2. Seine Aussagen sind nicht korrekt und erstaunlicherweise nicht wissenschaftlich fundiert. Deutschland kann im Gegensatz zu Schindlers Aussage mit Windenergie in den letzten natürlichen Refugien für den weltweiten Klimawandel eben keinen messbaren Beitrag leisten.

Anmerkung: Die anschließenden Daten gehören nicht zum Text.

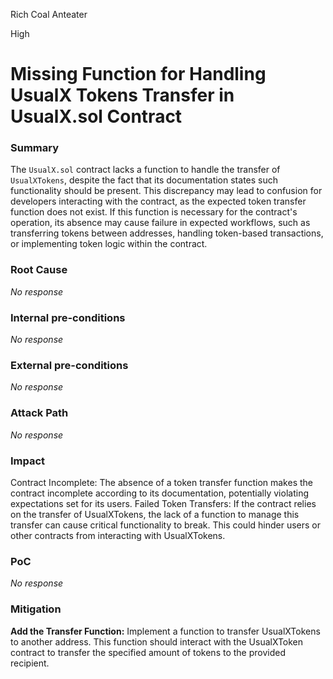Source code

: Rich Coal Anteater

High

# Missing Function for Handling UsualX Tokens Transfer in UsualX.sol Contract

### Summary

The `UsualX.sol` contract lacks a function to handle the transfer of `UsualXTokens`, despite the fact that its documentation states such functionality should be present. This discrepancy may lead to confusion for developers interacting with the contract, as the expected token transfer function does not exist. If this function is necessary for the contract's operation, its absence may cause failure in expected workflows, such as transferring tokens between addresses, handling token-based transactions, or implementing token logic within the contract.

### Root Cause

_No response_

### Internal pre-conditions

_No response_

### External pre-conditions

_No response_

### Attack Path

_No response_

### Impact

Contract Incomplete: The absence of a token transfer function makes the contract incomplete according to its documentation, potentially violating expectations set for its users.
Failed Token Transfers: If the contract relies on the transfer of UsualXTokens, the lack of a function to manage this transfer can cause critical functionality to break. This could hinder users or other contracts from interacting with UsualXTokens.

### PoC

_No response_

### Mitigation

**Add the Transfer Function:** Implement a function to transfer UsualXTokens to another address. This function should interact with the UsualXToken contract to transfer the specified amount of tokens to the provided recipient.
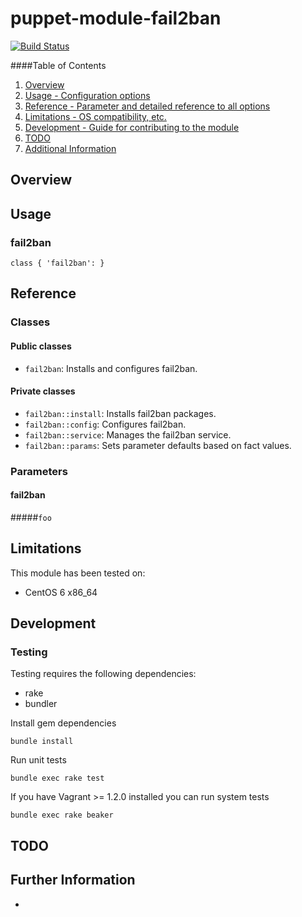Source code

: # puppet-module-fail2ban

[![Build Status](https://travis-ci.org/treydock/puppet-module-fail2ban.png)](https://travis-ci.org/treydock/puppet-module-fail2ban)

####Table of Contents

1. [Overview](#overview)
2. [Usage - Configuration options](#usage)
3. [Reference - Parameter and detailed reference to all options](#reference)
4. [Limitations - OS compatibility, etc.](#limitations)
5. [Development - Guide for contributing to the module](#development)
6. [TODO](#todo)
7. [Additional Information](#additional-information)

## Overview



## Usage

### fail2ban

    class { 'fail2ban': }

## Reference

### Classes

#### Public classes

* `fail2ban`: Installs and configures fail2ban.

#### Private classes

* `fail2ban::install`: Installs fail2ban packages.
* `fail2ban::config`: Configures fail2ban.
* `fail2ban::service`: Manages the fail2ban service.
* `fail2ban::params`: Sets parameter defaults based on fact values.

### Parameters

#### fail2ban

#####`foo`

## Limitations

This module has been tested on:

* CentOS 6 x86_64

## Development

### Testing

Testing requires the following dependencies:

* rake
* bundler

Install gem dependencies

    bundle install

Run unit tests

    bundle exec rake test

If you have Vagrant >= 1.2.0 installed you can run system tests

    bundle exec rake beaker

## TODO

## Further Information

*
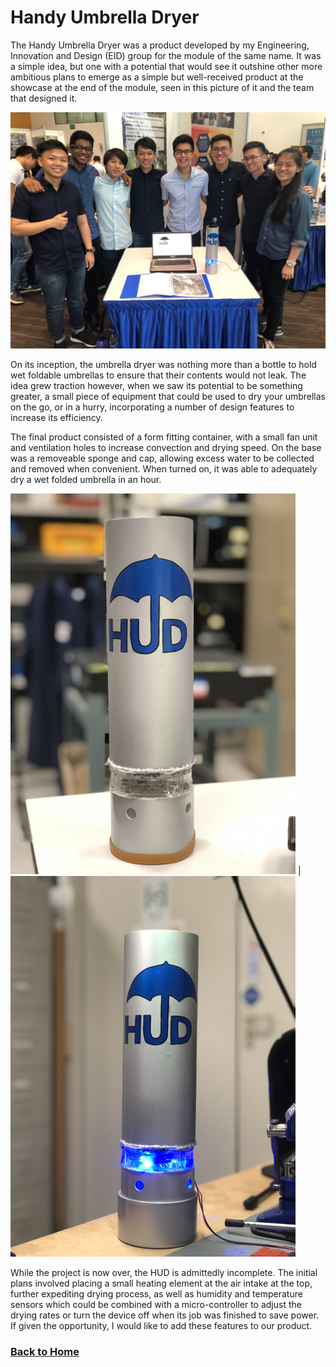 # Handy Umbrella Dryer

The Handy Umbrella Dryer was a product developed by my Engineering, Innovation and Design (EID) group for the module of the same name. It was a simple idea, but one with a potential that would see it outshine other more ambitious plans to emerge as a simple but well-received product at the showcase at the end of the module, seen in this picture of it and the team that designed it.

![HUD Group Photo](\assets\images\HUD\group-photo.jpeg)

On its inception, the umbrella dryer was nothing more than a bottle to hold wet foldable umbrellas to ensure that their contents would not leak. The idea grew traction however, when we saw its potential to be something greater, a small piece of equipment that could be used to dry your umbrellas on the go, or in a hurry, incorporating a number of design features to increase its efficiency.

The final product consisted of a form fitting container, with a small fan unit and ventilation holes to increase convection and drying speed. On the base was a removeable sponge and cap, allowing excess water to be collected and removed when convenient. When turned on, it was able to adequately dry a wet folded umbrella in an hour.

![HUD off](\assets\images\HUD\HUD-off.png) | ![HUD on](\assets\images\HUD\HUD-on.png)

While the project is now over, the HUD is admittedly incomplete. The initial plans involved placing a small heating element at the air intake at the top, further expediting drying process, as well as humidity and temperature sensors which could be combined with a micro-controller to adjust the drying rates or turn the device off when its job was finished to save power. If given the opportunity, I would like to add these features to our product.


### [Back to Home](/)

Mit einem CO2-Anteil von 1,7 % an der weltweiten Emission ist durch einige Windräder, die rechnerisch CO2 sparen, sicherlich keine positive Veränderung des Weltklimas zu erwarten, zumal sich der weltweite CO2-Ausstoß seit 1990 um 70 % erhöht hat. Zudem lässt Herr Schindler unerwähnt, dass Böden in Wäldern immense Mengen CO2 speichern, die bei Umnutzung langsam frei werden.

Interessanterweise wischt Herr Prof. Schindler vom Institut für Geo- und Umweltnaturwissenschaften an der Albert-Ludwigs-Universität Freiburg die Studien selbst renommierter Universitäten wie der Harvard-Universität vom Tisch. Seine Aussage, dass Windräder auf große Waldflächen keinen erwärmenden Effekt haben, ist wohl seine Meinung, aber nicht wissenschaftlich bestätigt. Herr Schindler berichtet von Studien, die einen Temperaturunterschied zeigen, aber nicht „verallgemeinerbar“ seien.

Er widerspricht sich zudem aus meiner Sicht selbst. Herr Schindler führt als Schutzfaktor des Waldbodens gegen die Wirkung der verwirbelten Luftschichten von den Windindustrieanlagen den „Baumkronenraum“ an. Braucht man diesen „Riegel“, wenn doch laut seiner Aussage keine Gefahr für eine Austrocknung des Bodens durch Windräder besteht?
Dr. Carmen Pöhl, Bad Wurzach (Stellvertretende Vorsitzende des Landschaftsschützer Oberschwaben-Allgäu e.V.)